Texas Gov. Greg Abbott's upcoming trade trip to Cuba is encouraging; the Obama administration is due the credit for warming up relations with the reclusive Communist regime, but it's the states - particularly ones with Republican governors - who can best take advantage of the thaw.

We have long held the Cuban embargo didn't make sense. Every other country in the world traded with Cuba; the U.S. embargo didn't dent the country's development, but it gave the incompetent Castro brothers a convenient scapegoat. When the centrally planned coffee crops failed - because the bureaucrats doing the planning didn't know that coffee grows best on hillsides, not boggy, converted cotton fields - the Castros blamed the U.S.

When coffee production declined from 170,000 hectares to 28,000 hectares because those central planners set prices below what it cost to grow the bean, the Castros again blamed the U.S.

Without the Yankee imperialists to blame, how will Raul Castro (Fidel's brother and successor) explain why Cuba remains so poor? Even more importantly, how will he rally his citizens against that powerful tempter of capitalism, the iPhone?

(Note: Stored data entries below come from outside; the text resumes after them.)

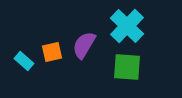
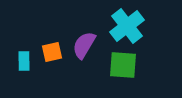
cyan cross: rotated 8 degrees clockwise
cyan rectangle: rotated 48 degrees clockwise
green square: moved 4 px left, 2 px up
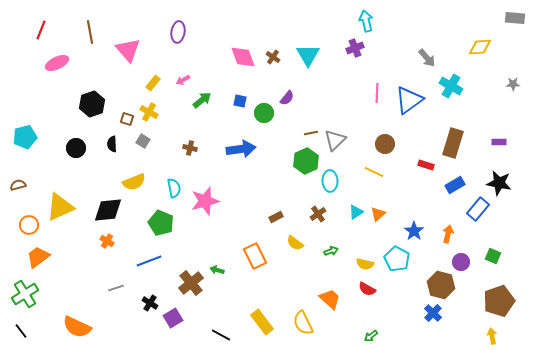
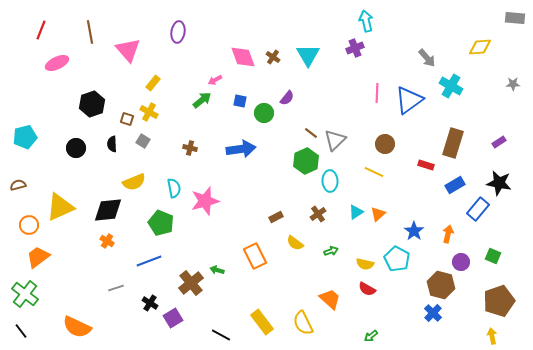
pink arrow at (183, 80): moved 32 px right
brown line at (311, 133): rotated 48 degrees clockwise
purple rectangle at (499, 142): rotated 32 degrees counterclockwise
green cross at (25, 294): rotated 20 degrees counterclockwise
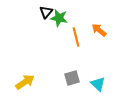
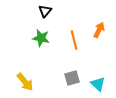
black triangle: moved 1 px left, 1 px up
green star: moved 18 px left, 20 px down
orange arrow: rotated 77 degrees clockwise
orange line: moved 2 px left, 3 px down
yellow arrow: rotated 84 degrees clockwise
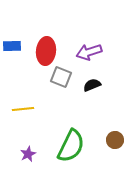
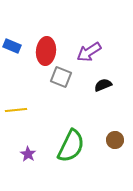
blue rectangle: rotated 24 degrees clockwise
purple arrow: rotated 15 degrees counterclockwise
black semicircle: moved 11 px right
yellow line: moved 7 px left, 1 px down
purple star: rotated 14 degrees counterclockwise
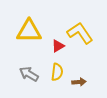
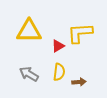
yellow L-shape: rotated 60 degrees counterclockwise
yellow semicircle: moved 2 px right
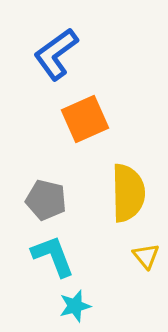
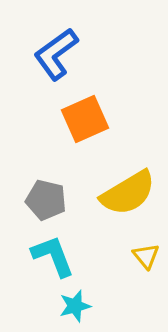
yellow semicircle: rotated 60 degrees clockwise
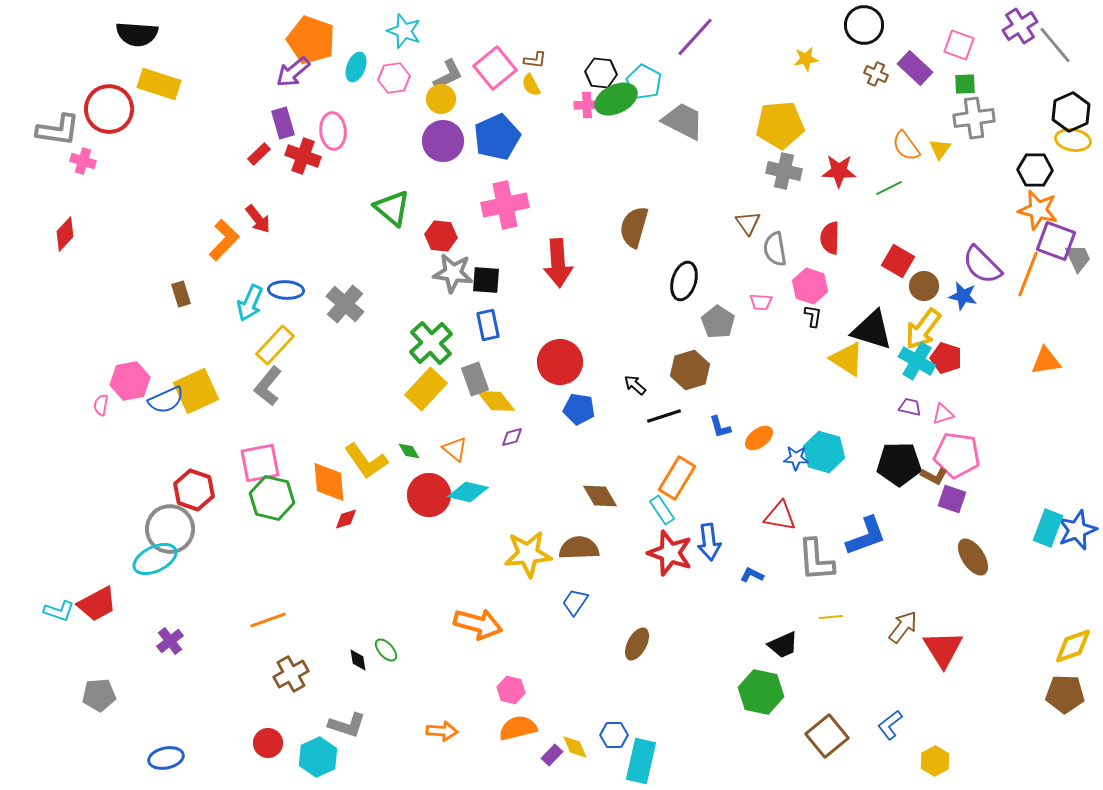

Don't underestimate the transformative power of shiny tech and better consumer goods.

In fact, political satirist P.J. O'Rourke contends that commerce won the Cold War as assuredly as a military build-up did.

"In the end we beat them with Levi's 501 jeans," he wrote in "Give War A Chance." "Seventy-two years of Communist indoctrination and propaganda was drowned out by a three-ounce Sony Walkman. A huge totalitarian system has been brought to its knees because nobody wants to wear Bulgarian shoes. Now they're lunch, and we're No. 1 on the planet."

He meant, of course, that free trade - and the natural human desire for better living conditions (which at the time included Sony Walkmans) - played a major part in the collapse of communism.

And here's where Gov. Abbott's trip comes in. He's in Cuba until Wednesday.

"With a new era of eased trade and travel restrictions between the U.S. and Cuba - and as the 12th largest economy in the world - Texas has an opportunity to capitalize and expand its economic footprint at home and abroad," Abbott said in a statement announcing the trip. "Opening the door to business with Texas will expand free enterprise and the freedom that flows from it. I look forward to expanding business opportunities for both Texas and Cuba."

There are some critics of Abbott's trip, however, including GOP presidential candidate Sen. Ted Cruz.

"Cruz was not the only Texas elected official to criticize Obama's Cuba policy," the Texas Tribune notes. "Several Texas members of Congress, including U.S. Reps. Michael McCaul and Kay Granger, also accused Obama of undermining efforts to improve human rights in Cuba."

They may be right, but that's all moot now. Whether President Obama could have won a better deal with Cuba is irrelevant at this point. What matters now is what we make of the new d←tente.

Trade with Cuba means jobs for Texas. And it means greater exposure to the blessings of free trade for the Cubans.